Assignment
Retype, without alteration, each line from the line containing "菌で発酵させた乳酸発酵甘麹。体と心が喜ぶパンやスイーツをつ" to the final line of the records.

Data for this exercise

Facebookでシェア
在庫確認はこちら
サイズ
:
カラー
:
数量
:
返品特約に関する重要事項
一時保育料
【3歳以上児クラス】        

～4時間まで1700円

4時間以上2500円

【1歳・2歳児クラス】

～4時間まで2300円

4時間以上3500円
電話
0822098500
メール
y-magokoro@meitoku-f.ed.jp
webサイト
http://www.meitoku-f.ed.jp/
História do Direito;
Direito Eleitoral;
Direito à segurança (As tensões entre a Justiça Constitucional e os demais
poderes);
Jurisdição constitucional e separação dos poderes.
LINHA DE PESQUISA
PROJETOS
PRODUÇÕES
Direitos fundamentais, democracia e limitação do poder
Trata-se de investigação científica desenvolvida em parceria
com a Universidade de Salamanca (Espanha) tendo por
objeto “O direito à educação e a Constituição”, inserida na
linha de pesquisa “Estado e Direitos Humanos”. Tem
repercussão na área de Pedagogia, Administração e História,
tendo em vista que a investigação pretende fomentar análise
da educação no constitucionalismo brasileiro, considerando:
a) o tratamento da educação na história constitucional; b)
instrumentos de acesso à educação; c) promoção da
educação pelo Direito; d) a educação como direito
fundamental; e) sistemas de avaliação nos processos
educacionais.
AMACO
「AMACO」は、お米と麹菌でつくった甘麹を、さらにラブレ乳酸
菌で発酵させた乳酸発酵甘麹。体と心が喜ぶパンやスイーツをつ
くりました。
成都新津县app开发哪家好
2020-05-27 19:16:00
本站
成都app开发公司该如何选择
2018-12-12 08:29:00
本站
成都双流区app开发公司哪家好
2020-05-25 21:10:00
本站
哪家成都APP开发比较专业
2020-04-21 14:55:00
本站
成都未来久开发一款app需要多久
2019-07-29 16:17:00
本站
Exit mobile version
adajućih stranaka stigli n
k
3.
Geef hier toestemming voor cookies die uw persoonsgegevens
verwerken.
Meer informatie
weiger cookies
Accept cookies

Solution to the exercise
菌で発酵させた乳酸発酵甘麹。体と心が喜ぶパンやスイーツをつ
くりました。
成都新津县app开发哪家好
2020-05-27 19:16:00
本站
成都app开发公司该如何选择
2018-12-12 08:29:00
本站
成都双流区app开发公司哪家好
2020-05-25 21:10:00
本站
哪家成都APP开发比较专业
2020-04-21 14:55:00
本站
成都未来久开发一款app需要多久
2019-07-29 16:17:00
本站
Exit mobile version
adajućih stranaka stigli n
k
3.
Geef hier toestemming voor cookies die uw persoonsgegevens
verwerken.
Meer informatie
weiger cookies
Accept cookies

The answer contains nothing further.